La mode est à la récup’ d’objets anciens, leur offrant une nouvelle utilisation souvent plus festive. Le Track'N’Art Festival a ainsi visité les greniers des habitants de Doué-la-Fontaine en vue de dénicher monts et merveilles, comme l’atteste Steeve Vellutini, responsable du pôle des déchets du festival : « on a fait une campagne pour que les gens du coin nous donnent accès à leur grenier. Nous les avons débarrassé des leurs encombrants et tout récupéré pour notre catering. Vieux meubles, ballon d'eau chaude, canapés, chaises etc. ». Fini le temps des décors et mobiliers jetables d’une année à l’autre, aujourd’hui l’objectif est la durabilité, mais pas au détriment de l’esthétisme. Le festival Rêve du Loup affirme ainsi sa démarche Do It Yourself issue de l’univers des squats. D’après le programmateur Laurent Radigue, « avec deux bouts de ficelle déjà usées, la lampe des voisins, une enceinte sur deux en état de cracher du son et trois bouts de bois de récup, tu te lances dans l'organisation de chouettes soirées authentiques et conviviales ! ». Un esprit qui a donné naissance à la « scénographie durable », distinguant deux méthodes : l’une concerne les grosses structures transportables (bar, mange-debout, totems etc.), pour lesquelles on peut intégrer des éléments récupérés ou revalorisés et l’autre pour des accessoires ou mobiliers plus petits qui peuvent être réinjectés dans des circuits de vente ou de brocanteurs après chaque événement. Un modèle aujourd’hui appliqué par de grands sites tel que Transfert, propriétaire de son chapiteau (avec le Dub Camp) et de son parc technique qu'il loue toute l'année à un tarif préférentiel « plutôt que de le laisser dormir ». Pour la scénographie, tout est d'occasion, trouvé chez des brocanteurs, Le Bon Coin et auprès de réseaux internes, La Ressourcerie de l'Île en tête pour Transfert. L’énergie est elle-aussi modérée avec des laids privilégiés chez Un Singe en été, moins polluants, ou encore une gestion intelligente des groupes électrogènes au Dub Camp. Notons par ailleurs, qu'une Ressourcerie culturelle s'est créé il y a peu sur Montaigu pour redonner vie au matériel technique et décoration dormant dans certains lieux, pour leur redonner une seconde vie.

 

Ne transformez pas un matériau réemployable en déchet toxique !

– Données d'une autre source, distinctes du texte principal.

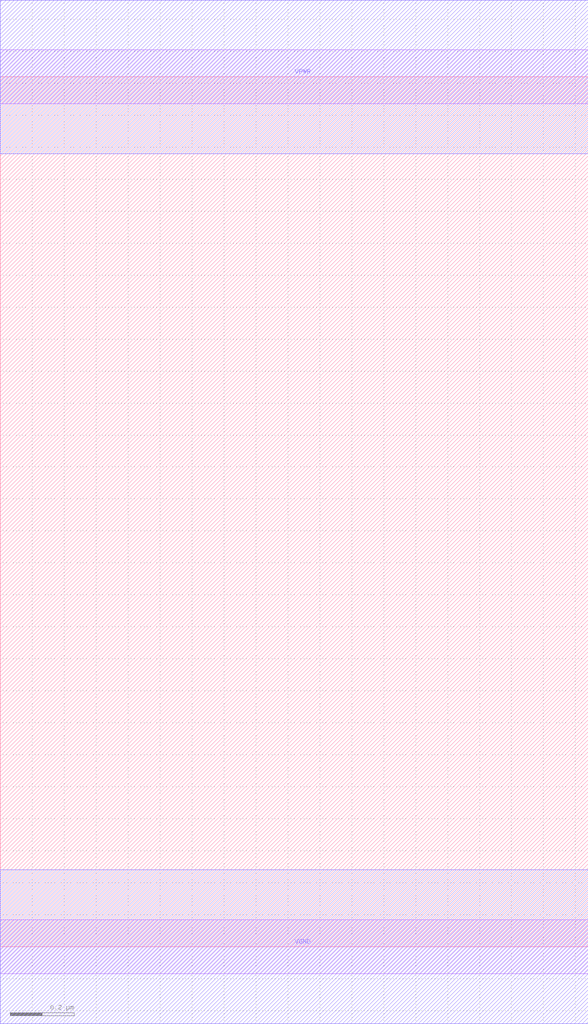
<source format=lef>
# Copyright 2020 The SkyWater PDK Authors
#
# Licensed under the Apache License, Version 2.0 (the "License");
# you may not use this file except in compliance with the License.
# You may obtain a copy of the License at
#
#     https://www.apache.org/licenses/LICENSE-2.0
#
# Unless required by applicable law or agreed to in writing, software
# distributed under the License is distributed on an "AS IS" BASIS,
# WITHOUT WARRANTIES OR CONDITIONS OF ANY KIND, either express or implied.
# See the License for the specific language governing permissions and
# limitations under the License.
#
# SPDX-License-Identifier: Apache-2.0

VERSION 5.5 ;
NAMESCASESENSITIVE ON ;
BUSBITCHARS "[]" ;
DIVIDERCHAR "/" ;
MACRO sky130_fd_sc_hd__fill_4
  CLASS CORE SPACER ;
  SOURCE USER ;
  ORIGIN  0.000000  0.000000 ;
  SIZE  1.840000 BY  2.720000 ;
  SYMMETRY X Y R90 ;
  SITE unithd ;
  PIN VGND
    DIRECTION INOUT ;
    SHAPE ABUTMENT ;
    USE GROUND ;
    PORT
      LAYER li1 ;
        RECT 0.000000 -0.085000 1.840000 0.085000 ;
    END
    PORT
      LAYER met1 ;
        RECT 0.000000 -0.240000 1.840000 0.240000 ;
    END
  END VGND
  PIN VPWR
    DIRECTION INOUT ;
    SHAPE ABUTMENT ;
    USE POWER ;
    PORT
      LAYER li1 ;
        RECT 0.000000 2.635000 1.840000 2.805000 ;
    END
    PORT
      LAYER met1 ;
        RECT 0.000000 2.480000 1.840000 2.960000 ;
    END
  END VPWR
  OBS
  END
END sky130_fd_sc_hd__fill_4
END LIBRARY

</source>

La récup’ est non seulement une question de porte-monnaie, mais aussi d’identité artistique. Un élément de décor a désormais une durée de vie supérieure à deux ou trois éditions d’un festival grâce à de légers changements. Track'N’Art achète du contreplaqué puis fait venir un peintre et « l'année suivante, on le retourne et on peint dessus. Un an plus tard, on le découpe pour faire autre chose ». Cependant des limites existent pour Laurent Radigue : « Tout système à ses perversions, comme le réemploi de matériaux comme le bois de palette et les bouteilles en plastiques peintes ou vernies pour les customiser. Ces matériaux, initialement réemployables, deviennent des déchets totalement toxiques qui finissent dans les poubelles tout-venant ! ». Un paradoxe à ne pas négliger sans pour autant nier les avancées écologiques modernes : recycler des matériaux déjà utilisés profite à leur durabilité.